# Small business expenses



## Joel B. (Jun 3, 2002)

Does anyone know the maximum amount of small business expenses allowed for one year? Or maybe a good "tax laws for dummies" website.

Thank you,

Joel B.


----------



## BRL (Dec 21, 1999)

I had never heard of a maximum, interesting question. Considering businesses with gross sales less than 50 Million are considered Small Business, most of us here are probably never going to come near any kind of maximum expenses allowed. Unless they base it on a percentage of gross sales, then it could happen I guess. Don't know where to look except to ask your accountant.


----------



## Mick (May 19, 2001)

My understanding is that you need to show a "profit motive". How that is defined and demonstrated seems to be up to interpretation (of th IRS agent, naturally). I've never heard of a maximum expenditure limit. I'd say as long as you are making sound purchases and trying to get business, you're ok. Now if you never advertised, turned down business unreasonably, consistently bid purposely high and bought three new 4500s, two wheel loaders and a tri axle truck for one driver, your profit motive might be questionable.


----------



## MLB (Nov 3, 2002)

*My franchise*

does 400k annually. Expenses run 410k. No problem with that so far


----------



## Lawn Lad (Feb 4, 2002)

Two types of accounting, accruel (accounting for revenues and expenses as they occur) and cash basis (accounting when you receive or spend money). Most of us report on a cash basis for taxes. You should keep your books on the accruel basis for management purposes. When you make the conversion at tax time from the accruel to the cash basis, sometimes you'll see and gain or loss that report for taxes that didn't exist on an accruel basis. This can be tricky when tax planning. Hence another reason an accountant is helpful...

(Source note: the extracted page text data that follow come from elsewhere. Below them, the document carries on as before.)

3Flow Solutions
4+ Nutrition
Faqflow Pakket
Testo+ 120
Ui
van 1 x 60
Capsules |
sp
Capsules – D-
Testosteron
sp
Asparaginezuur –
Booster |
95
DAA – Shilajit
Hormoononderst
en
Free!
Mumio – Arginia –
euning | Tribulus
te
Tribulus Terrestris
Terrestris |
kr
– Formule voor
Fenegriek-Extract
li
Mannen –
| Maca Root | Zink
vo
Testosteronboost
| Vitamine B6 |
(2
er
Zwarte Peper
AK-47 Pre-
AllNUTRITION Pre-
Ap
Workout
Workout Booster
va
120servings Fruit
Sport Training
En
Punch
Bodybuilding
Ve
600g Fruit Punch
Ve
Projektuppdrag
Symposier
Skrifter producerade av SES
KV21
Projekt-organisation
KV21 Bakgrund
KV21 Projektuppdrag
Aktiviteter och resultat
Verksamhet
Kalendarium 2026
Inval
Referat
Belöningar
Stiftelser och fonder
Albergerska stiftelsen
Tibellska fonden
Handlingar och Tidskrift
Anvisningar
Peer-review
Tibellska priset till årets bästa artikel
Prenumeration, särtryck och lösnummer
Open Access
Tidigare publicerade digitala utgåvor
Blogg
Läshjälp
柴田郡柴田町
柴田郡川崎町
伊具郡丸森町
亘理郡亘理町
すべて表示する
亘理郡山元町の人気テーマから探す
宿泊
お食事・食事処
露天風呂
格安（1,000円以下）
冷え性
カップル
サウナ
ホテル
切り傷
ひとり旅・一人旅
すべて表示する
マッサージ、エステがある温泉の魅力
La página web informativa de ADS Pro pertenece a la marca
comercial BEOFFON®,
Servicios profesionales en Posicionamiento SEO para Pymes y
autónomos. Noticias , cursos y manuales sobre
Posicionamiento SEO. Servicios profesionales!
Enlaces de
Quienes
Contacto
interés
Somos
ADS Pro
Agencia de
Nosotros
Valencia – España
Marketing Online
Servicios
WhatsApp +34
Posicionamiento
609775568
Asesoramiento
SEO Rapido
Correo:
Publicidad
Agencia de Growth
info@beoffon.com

You can take a loss all day long if you want, having more expenses than revenue. However, you can't then use sec 179 to write off equipment. You must show profit to use sec 179, and you can't use sec 179 to create a loss. Year's past the limit was I think $17,500, I think this year it's $25,000. So if you bought $20 K in equipment, and have a $15 K profit, you'll only be able write off the $15,000 and then you'll have to depreciate the remaining $5,000. 

But for regular operating expenses, there is no limit to how large of a loss you can take. Then again, you can only truly do this for so long before you go bust.


----------